# Task prompt:
Answer these questions from the fertility account below, one per line:
1. What AMH value did the patient have?
2. How long did the couple stay away after donor egg was first recommended?
3. How many eggs were retrieved in the first IVF cycle, and how many fertilized?

── Given passage ──

AMH of 0.1 ? what is the success rate ?

Second Chance

By Dr. Avanthi Vellala

She was 30. Six years of marriage. AMH of 0.1. Follicle count of 1/2, multiple failed OI cycles, three failed IUIs

When I saw those numbers, I knew what I had to say. And I said it. I recommended donor egg. I explained the success rates. I was honest, the way you have to be honest when someone is sitting across from you with hope in their eyes and the biology is working against them.

They listened. They nodded. And then they went quiet.

They weren't ready. I could see it. They weren't saying NO to me, they were saying not yet to the idea of letting go. I didn't push. There's a line between being honest with someone and taking away the last thing they're holding onto. I didn't want to cross it.

They disappeared for a year.

And then they came back. Walked in and said, we want to try with our own eggs.

We started the IVF cycle. Stimulation went as expected. I was hoping for two eggs, we got two. Both mature. ICSI done.

Zero fertilisation.

I sat with them and told them. Total fertilisation failure. And then, gently, I asked again,

Are you open to donor?

They looked at each other. And said, we want to try again. With our own.

This couple barely spoke. They never had much to say in the clinic. No big questions, no long discussions. But you didn't need words. You could see it in their eyes. They knew the odds. They understood what I was telling them. And they still wanted to try.

That kind of quiet determination does something to you as a doctor. It gives you confidence and it terrifies you at the same time. Because now you badly want to give them the result. Not just do your job. Actually give them this.

I changed everything. New protocol. Different injections. I told them clearly, we will only proceed with retrieval if the response is good. No point pushing a cycle that won't give us what we need.

───
── Information shown ──

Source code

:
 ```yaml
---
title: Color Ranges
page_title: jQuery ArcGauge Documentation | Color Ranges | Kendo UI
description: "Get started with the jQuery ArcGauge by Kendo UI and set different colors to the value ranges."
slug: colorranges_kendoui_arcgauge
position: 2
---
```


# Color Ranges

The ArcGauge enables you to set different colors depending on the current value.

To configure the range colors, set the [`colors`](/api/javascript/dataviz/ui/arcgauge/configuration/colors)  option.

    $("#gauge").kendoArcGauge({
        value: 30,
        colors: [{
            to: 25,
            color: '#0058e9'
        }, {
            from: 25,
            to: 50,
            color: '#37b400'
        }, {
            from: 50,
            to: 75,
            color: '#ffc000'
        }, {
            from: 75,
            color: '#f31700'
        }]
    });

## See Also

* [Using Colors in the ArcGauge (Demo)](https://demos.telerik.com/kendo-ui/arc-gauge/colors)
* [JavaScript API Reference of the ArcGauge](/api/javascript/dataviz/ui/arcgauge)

───

# Result of the exercise:
1. 0.1
2. A year
3. Two eggs were retrieved, and none fertilized.